The question implies that most of my work has been misguided. I primarily work on sites built for the executive audience and I place search as the most important facet of content strategy for this audience type. I have written here and elsewhere that more than 85 percent of the executive B2B tech audience starts their journey with search and more than 70 percent of them continue to use search throughout the buy cycle. This information comes from numerous studies by Google, Tech Target and others.

If the premise of my colleagues’ rhetorical questions is correct, my work is a fraud. Also, if I’m wrong, site performance improvements I have seen over and over again using my methods are also a fraud. Fortunately, In the soul searching that followed his question, I have reassured myself. Not only do I trust the studies, but I have done deeper research on why executives use search so extensively to make purchasing decisions. I presented the research this summer at the Social Media Strategies Summit. But it bears repeating in this context. If you’re interested, please read on.

Search is the best way to learn new things

For as long as I have practiced SEO, pundits have been proclaiming the death of search. In articles too numerous to list, the self-proclaimed experts on the web have declared that users hate to search and they only do it because navigation is so screwed up, they are forced to search. My own opinion is quite the opposite: When users are presented with new information challenges and too many options to sort through one by one, they prefer to let the search engine filter them. It is simply the most efficient way to find new information. And it is getting better and better.
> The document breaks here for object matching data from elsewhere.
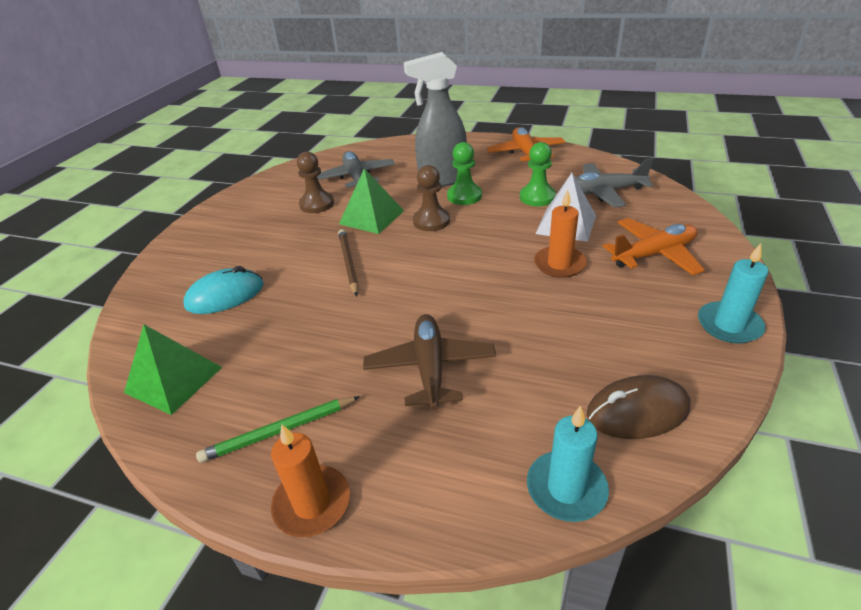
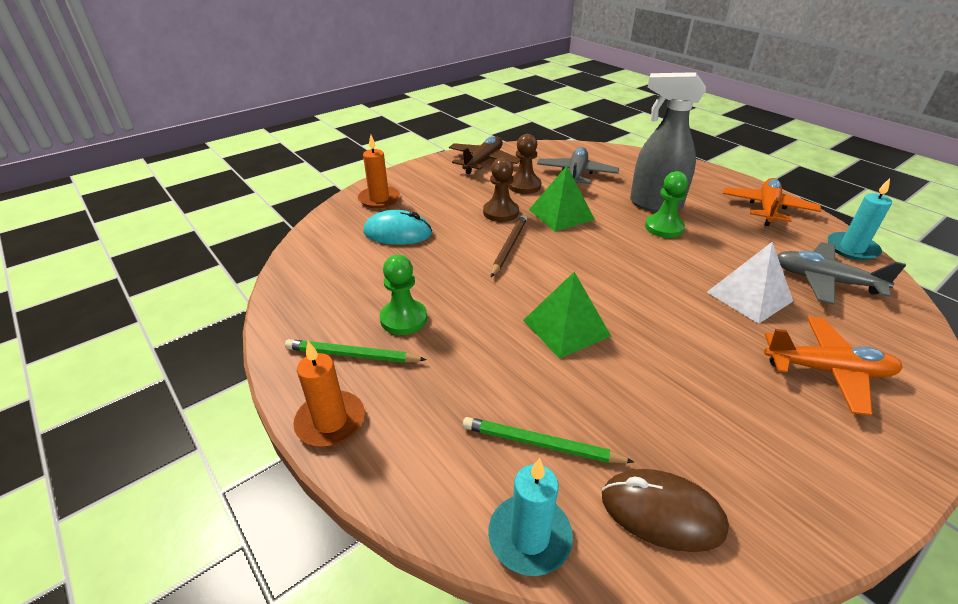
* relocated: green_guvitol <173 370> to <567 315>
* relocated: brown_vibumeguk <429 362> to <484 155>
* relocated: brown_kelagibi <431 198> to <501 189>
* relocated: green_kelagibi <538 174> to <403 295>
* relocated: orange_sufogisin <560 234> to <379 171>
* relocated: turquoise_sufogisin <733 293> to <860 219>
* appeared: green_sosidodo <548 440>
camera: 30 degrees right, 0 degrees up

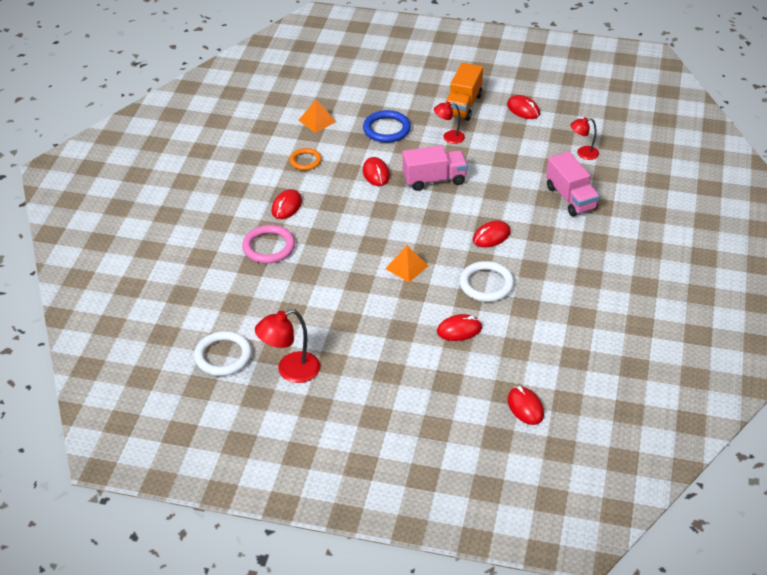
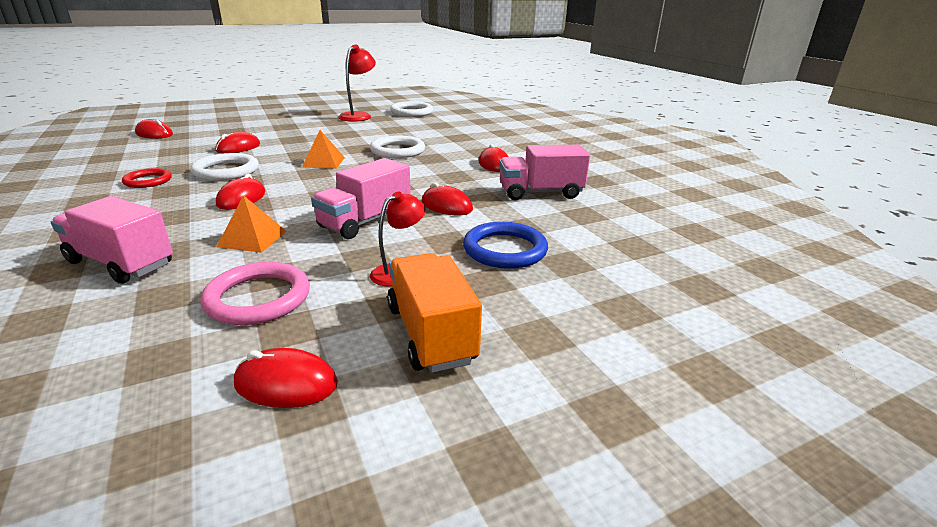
* relocated: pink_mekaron <268 244> to <255 293>
* exchanged: orange_mekaron <305 159> to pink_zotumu <544 172>
* relocated: orange_guvitol <317 116> to <251 224>
* missing: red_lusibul <584 138>
* appeared: red_mekaron <147 178>
* appeared: white_mekaron <397 147>
camera: 140 degrees right, 15 degrees down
There are times when we prefer other ways of getting information. I use Twitter, for example, to get the best information on my area of expertise. If you follow the leading experts in a field, you are bound to get fed more information than you can possibly consume on a topic. This is what social media are best at: Helping you geek out on a topic.

But if you try to take a systematic approach to learning a new topic, you will miss a lot of information on social media platforms. First you have to know whom to follow, and that requires a degree of domain expertise. Once you follow the right people, you will miss a lot of information as it whizzes by like billboards on the Autobahn. This is where social media stumbles, and why executives especially like search. If you crack open the executive brain with me, you’ll see why.

Executives are generalists

Profile any senior executive and you will find one characteristic they all share: They have all led numerous diverse organizations. Executives climb the corporate ladder by moving from one organization to another and demonstrating leadership effectiveness at each stop along the way. To do this, they have to quickly get up to speed on the practices of the people they lead. Some of this involves trusting their people to help them get up to speed. Much of it requires research. In the digital age, where do they do this research? Search.

The executive understanding of the practices of their people is an inch deep and a mile wide. The more people that report up to them, the wider and thinner this understanding gets.

In contrast, developers and other geekier types (the people whom executives manage) are heavy users of social media. They learn from members of their communities the (sometimes closely held) tips and tricks of the trade. When I started in the tech field, forums were the places I would go to geek out. Now I just work really hard to follow the right people and publications on Twitter. And I try not to miss anything.

We are always learning new things, and for this we use search. Executives just have a lot more need of it than developers because they move around so much. When they make purchasing decisions, they don’t do it from an expert’s perspective using social media. They do it from a generalist’s perspective using search.